South Africa's economy grew by just 0.3 percent last year, official data showed Tuesday, as the country struggles with political infighting, high unemployment and weak mining and agriculture data.
More than 20 years after the end of apartheid, about 35 percent of the labour force is unemployed or has given up looking for work, and South Africa remains beset by inequality.
The 0.3 growth in 2016 was a slowdown on 1.3 percent recorded in 2015.
"The main contributors to increased economic activity in 2016 were finance, real estate and business services," Stats SA said its report.
It added that the contribution to overall GDP made by mining, quarrying, agriculture, forestry and fishing all decreased in 2016.
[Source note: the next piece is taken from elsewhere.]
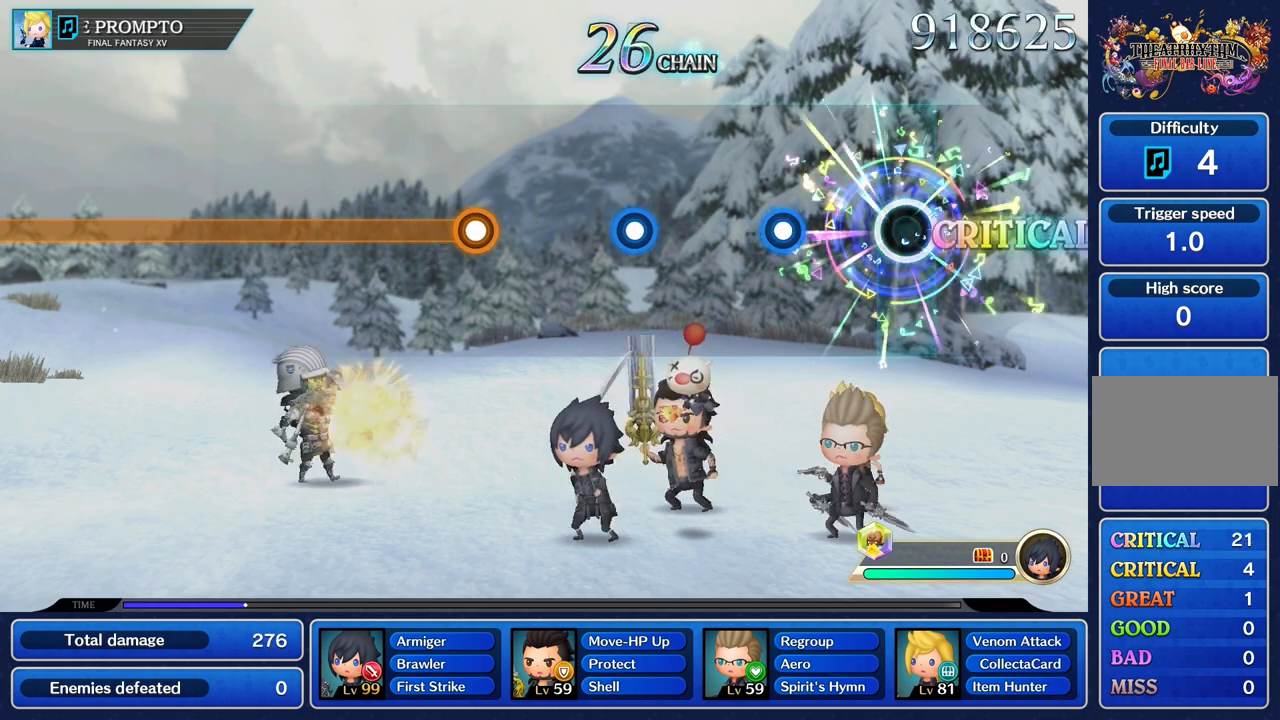
{"buttons": [], "left_stick": "center", "right_stick": "center", "events": [[334, "R1", "down"], [467, "R1", "up"]]}
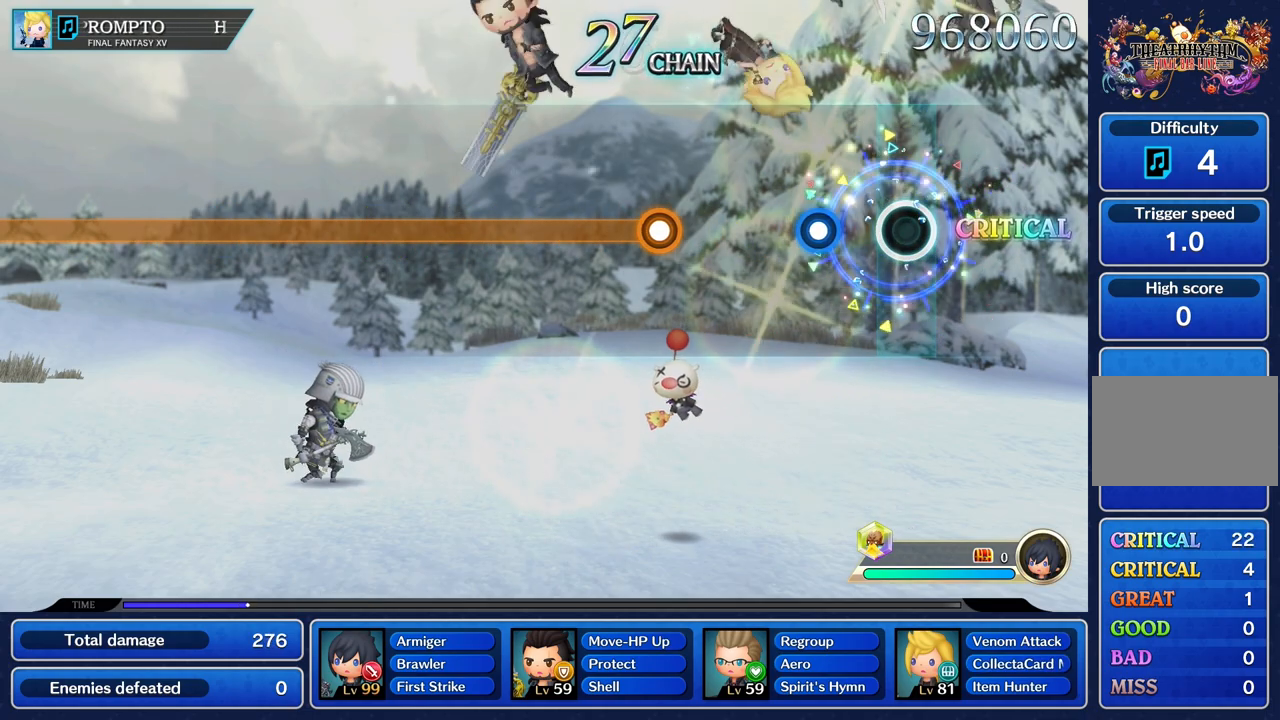
{"buttons": [], "left_stick": "center", "right_stick": "center", "events": [[284, "R1", "down"], [384, "R1", "up"]]}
The fourth-quarter figures released on Tuesday showed that GDP contracted an annualised 0.3 percent in the quarter, with mining production dropping 11.5 percent.
Finance Minister Pravin Gordhan is widely seen as being at loggerheads with President Jacob Zuma.
The ruling African National Congress (ANC) has been engulfed by friction between Zuma's plans for funding "radical economic transformation" and Gordhan's stand against graft and uncontrolled expenditure.
In last month's budget, Gordhan introduced a new higher rate of tax and said that the mining and manufacturing sectors lost 80,000 jobs in 2016.
"Economic growth is slow, unemployment is far too high and many businesses and families are under stress," he said.
He added that the GDP growth forecast for 2017 was 1.3 percent, while inflation stands above six percent.
In December, South Africa -- Africa's most industrialised country -- escaped a ratings downgrade by Standard & Poor's, which kept the country's foreign currency debt one notch above junk status but with a negative outlook.